▶ REQUIRED ACTION: Quote exactly the lines running from the line with "left elbow: (532, 400)" to the end of the entries, including both, and nothing else.
---
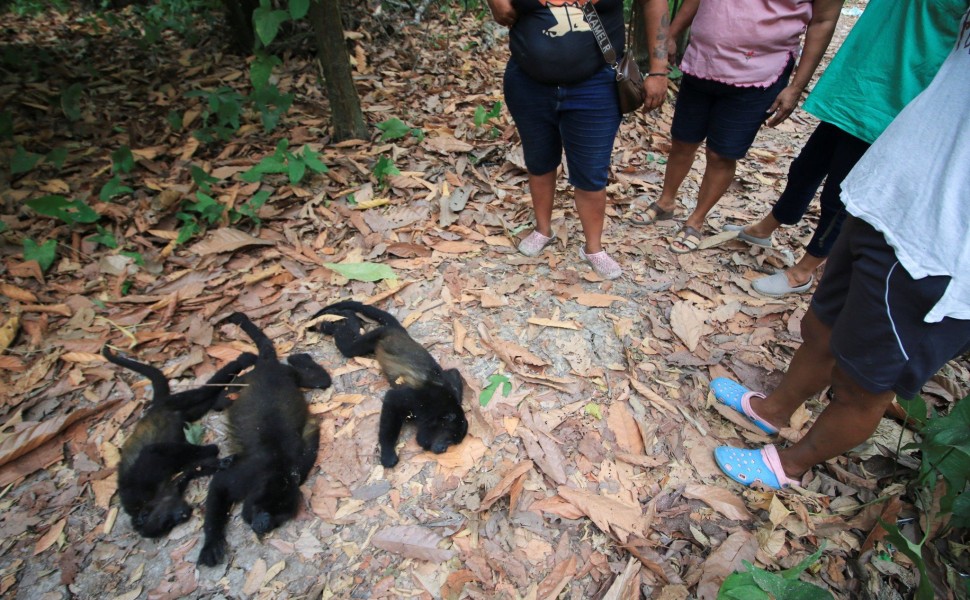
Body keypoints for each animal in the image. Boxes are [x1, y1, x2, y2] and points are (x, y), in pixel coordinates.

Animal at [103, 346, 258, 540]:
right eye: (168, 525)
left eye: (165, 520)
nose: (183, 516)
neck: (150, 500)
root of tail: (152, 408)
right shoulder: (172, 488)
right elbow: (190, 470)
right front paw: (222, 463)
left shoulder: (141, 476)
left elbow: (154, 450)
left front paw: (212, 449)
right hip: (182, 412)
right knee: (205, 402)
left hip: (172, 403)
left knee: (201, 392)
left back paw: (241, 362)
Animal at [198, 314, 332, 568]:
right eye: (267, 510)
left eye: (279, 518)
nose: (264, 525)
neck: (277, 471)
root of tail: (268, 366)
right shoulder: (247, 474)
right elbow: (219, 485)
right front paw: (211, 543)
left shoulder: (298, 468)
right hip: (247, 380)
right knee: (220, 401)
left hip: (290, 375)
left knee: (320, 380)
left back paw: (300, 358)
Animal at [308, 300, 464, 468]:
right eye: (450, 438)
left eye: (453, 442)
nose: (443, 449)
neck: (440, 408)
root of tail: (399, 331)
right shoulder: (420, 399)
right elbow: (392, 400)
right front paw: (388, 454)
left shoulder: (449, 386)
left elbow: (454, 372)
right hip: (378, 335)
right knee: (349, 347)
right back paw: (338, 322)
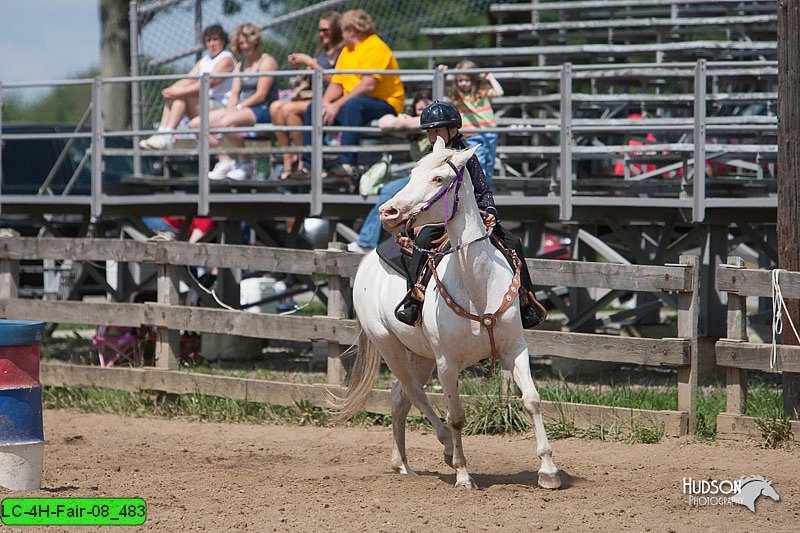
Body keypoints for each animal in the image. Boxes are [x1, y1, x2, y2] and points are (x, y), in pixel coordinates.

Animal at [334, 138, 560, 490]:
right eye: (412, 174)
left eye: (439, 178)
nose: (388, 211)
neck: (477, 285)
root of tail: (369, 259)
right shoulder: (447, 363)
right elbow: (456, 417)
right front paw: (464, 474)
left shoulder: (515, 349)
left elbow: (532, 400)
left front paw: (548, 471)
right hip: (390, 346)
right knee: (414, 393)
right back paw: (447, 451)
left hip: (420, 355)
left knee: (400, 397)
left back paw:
---
▶ PROBLEM SOLUTION:
left elbow: (532, 400)
left front paw: (548, 471)
right hip: (390, 346)
right knee: (414, 393)
right back paw: (447, 451)
left hip: (420, 355)
left knee: (400, 397)
left back paw:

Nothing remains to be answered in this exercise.